### WORK REQUEST
Lay out everything from the line containing "- Need both" down to the end of the data as a Markdown table with the columns Row and Line, numbering each line and skipping blank ones. Leave the pictures out of the answer.

### EXERCISE DATA
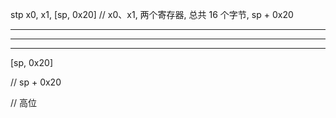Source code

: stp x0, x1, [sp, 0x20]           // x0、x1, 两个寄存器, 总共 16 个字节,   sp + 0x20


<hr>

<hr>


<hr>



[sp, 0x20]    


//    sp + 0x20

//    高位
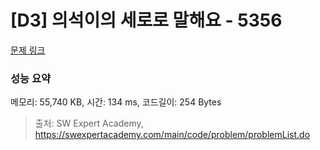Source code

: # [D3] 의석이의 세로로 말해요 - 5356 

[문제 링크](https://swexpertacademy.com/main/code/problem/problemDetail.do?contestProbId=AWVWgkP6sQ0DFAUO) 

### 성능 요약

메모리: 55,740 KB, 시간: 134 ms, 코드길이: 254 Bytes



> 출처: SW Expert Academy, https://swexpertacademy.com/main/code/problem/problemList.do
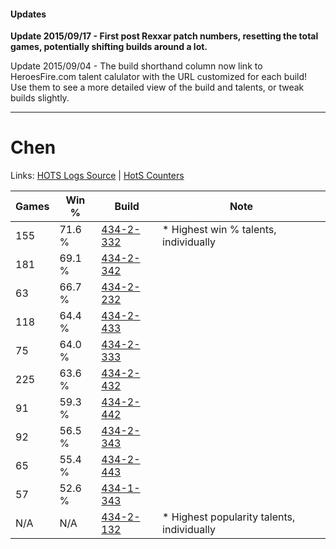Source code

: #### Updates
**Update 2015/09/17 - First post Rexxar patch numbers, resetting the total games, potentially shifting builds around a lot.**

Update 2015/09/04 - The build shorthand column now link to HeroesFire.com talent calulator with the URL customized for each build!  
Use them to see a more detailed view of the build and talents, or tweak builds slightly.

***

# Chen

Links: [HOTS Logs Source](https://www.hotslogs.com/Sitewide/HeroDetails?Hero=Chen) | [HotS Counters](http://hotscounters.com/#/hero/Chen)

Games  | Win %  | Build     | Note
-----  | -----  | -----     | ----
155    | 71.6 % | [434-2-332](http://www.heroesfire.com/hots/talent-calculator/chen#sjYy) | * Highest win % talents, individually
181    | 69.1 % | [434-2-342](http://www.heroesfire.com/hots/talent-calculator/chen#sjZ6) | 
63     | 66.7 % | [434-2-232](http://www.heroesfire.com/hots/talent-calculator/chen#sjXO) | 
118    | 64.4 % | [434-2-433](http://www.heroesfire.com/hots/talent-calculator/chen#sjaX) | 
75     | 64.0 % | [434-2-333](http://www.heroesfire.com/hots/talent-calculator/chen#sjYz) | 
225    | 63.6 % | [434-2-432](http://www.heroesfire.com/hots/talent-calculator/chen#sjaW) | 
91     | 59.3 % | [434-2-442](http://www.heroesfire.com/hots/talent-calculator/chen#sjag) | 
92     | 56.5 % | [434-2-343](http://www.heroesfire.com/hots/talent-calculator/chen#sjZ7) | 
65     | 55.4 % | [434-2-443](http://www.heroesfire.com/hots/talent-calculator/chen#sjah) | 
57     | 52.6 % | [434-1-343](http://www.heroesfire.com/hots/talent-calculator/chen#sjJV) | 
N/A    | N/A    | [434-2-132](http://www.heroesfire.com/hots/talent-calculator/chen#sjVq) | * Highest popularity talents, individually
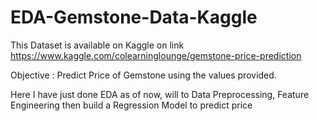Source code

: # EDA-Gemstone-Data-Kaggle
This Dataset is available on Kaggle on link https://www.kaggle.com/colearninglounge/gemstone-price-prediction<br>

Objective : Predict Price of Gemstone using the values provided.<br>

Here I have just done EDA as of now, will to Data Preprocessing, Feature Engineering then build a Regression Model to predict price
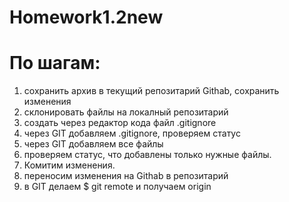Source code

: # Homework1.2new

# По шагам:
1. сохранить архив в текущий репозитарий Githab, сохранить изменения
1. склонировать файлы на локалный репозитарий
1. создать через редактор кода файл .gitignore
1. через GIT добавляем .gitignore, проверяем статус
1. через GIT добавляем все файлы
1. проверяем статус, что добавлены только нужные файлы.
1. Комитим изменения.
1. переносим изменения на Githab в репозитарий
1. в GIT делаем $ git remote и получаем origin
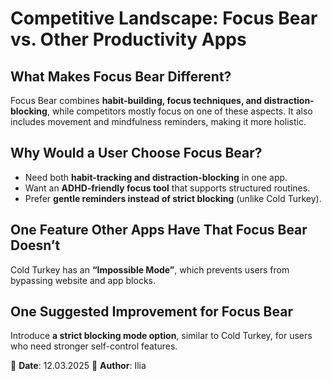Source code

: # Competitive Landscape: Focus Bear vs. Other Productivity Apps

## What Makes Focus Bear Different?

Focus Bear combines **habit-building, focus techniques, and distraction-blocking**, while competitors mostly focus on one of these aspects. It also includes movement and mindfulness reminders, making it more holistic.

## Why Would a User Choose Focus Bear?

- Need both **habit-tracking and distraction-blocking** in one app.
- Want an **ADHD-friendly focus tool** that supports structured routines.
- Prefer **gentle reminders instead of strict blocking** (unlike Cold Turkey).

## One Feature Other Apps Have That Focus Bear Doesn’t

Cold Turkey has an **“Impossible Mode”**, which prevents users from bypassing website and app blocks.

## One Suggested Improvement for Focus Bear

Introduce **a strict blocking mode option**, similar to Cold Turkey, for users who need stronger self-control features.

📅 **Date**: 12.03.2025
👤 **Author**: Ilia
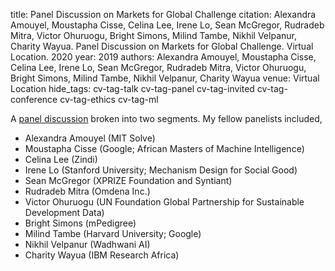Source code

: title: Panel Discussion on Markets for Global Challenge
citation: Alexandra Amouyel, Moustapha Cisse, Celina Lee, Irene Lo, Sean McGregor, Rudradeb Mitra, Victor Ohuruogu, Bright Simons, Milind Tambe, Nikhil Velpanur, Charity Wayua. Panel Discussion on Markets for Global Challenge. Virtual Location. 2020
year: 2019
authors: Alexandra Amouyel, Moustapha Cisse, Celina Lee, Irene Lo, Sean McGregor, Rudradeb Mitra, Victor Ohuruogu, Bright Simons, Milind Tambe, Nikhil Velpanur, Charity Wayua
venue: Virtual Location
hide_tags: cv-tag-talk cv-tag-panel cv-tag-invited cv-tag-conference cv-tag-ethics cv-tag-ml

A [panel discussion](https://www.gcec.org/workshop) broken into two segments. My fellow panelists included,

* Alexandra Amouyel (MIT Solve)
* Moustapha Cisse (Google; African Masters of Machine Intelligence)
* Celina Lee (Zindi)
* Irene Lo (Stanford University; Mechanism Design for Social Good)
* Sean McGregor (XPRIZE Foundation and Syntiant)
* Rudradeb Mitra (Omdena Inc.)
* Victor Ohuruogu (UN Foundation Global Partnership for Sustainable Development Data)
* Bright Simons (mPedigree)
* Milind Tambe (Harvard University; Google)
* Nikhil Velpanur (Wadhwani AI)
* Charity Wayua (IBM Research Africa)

### EXERCISE SOLUTION
| Row | Line |
|---|---|
| 1 | - Need both **habit-tracking and distraction-blocking** in one app. |
| 2 | - Want an **ADHD-friendly focus tool** that supports structured routines. |
| 3 | - Prefer **gentle reminders instead of strict blocking** (unlike Cold Turkey). |
| 4 | ## One Feature Other Apps Have That Focus Bear Doesn’t |
| 5 | Cold Turkey has an **“Impossible Mode”**, which prevents users from bypassing website and app blocks. |
| 6 | ## One Suggested Improvement for Focus Bear |
| 7 | Introduce **a strict blocking mode option**, similar to Cold Turkey, for users who need stronger self-control features. |
| 8 | 📅 **Date**: 12.03.2025 |
| 9 | 👤 **Author**: Ilia |
| 10 | Source code |
| 11 | : title: Panel Discussion on Markets for Global Challenge |
| 12 | citation: Alexandra Amouyel, Moustapha Cisse, Celina Lee, Irene Lo, Sean McGregor, Rudradeb Mitra, Victor Ohuruogu, Bright Simons, Milind Tambe, Nikhil Velpanur, Charity Wayua. Panel Discussion on Markets for Global Challenge. Virtual Location. 2020 |
| 13 | year: 2019 |
| 14 | authors: Alexandra Amouyel, Moustapha Cisse, Celina Lee, Irene Lo, Sean McGregor, Rudradeb Mitra, Victor Ohuruogu, Bright Simons, Milind Tambe, Nikhil Velpanur, Charity Wayua |
| 15 | venue: Virtual Location |
| 16 | hide_tags: cv-tag-talk cv-tag-panel cv-tag-invited cv-tag-conference cv-tag-ethics cv-tag-ml |
| 17 | A [panel discussion](https://www.gcec.org/workshop) broken into two segments. My fellow panelists included, |
| 18 | * Alexandra Amouyel (MIT Solve) |
| 19 | * Moustapha Cisse (Google; African Masters of Machine Intelligence) |
| 20 | * Celina Lee (Zindi) |
| 21 | * Irene Lo (Stanford University; Mechanism Design for Social Good) |
| 22 | * Sean McGregor (XPRIZE Foundation and Syntiant) |
| 23 | * Rudradeb Mitra (Omdena Inc.) |
| 24 | * Victor Ohuruogu (UN Foundation Global Partnership for Sustainable Development Data) |
| 25 | * Bright Simons (mPedigree) |
| 26 | * Milind Tambe (Harvard University; Google) |
| 27 | * Nikhil Velpanur (Wadhwani AI) |
| 28 | * Charity Wayua (IBM Research Africa) |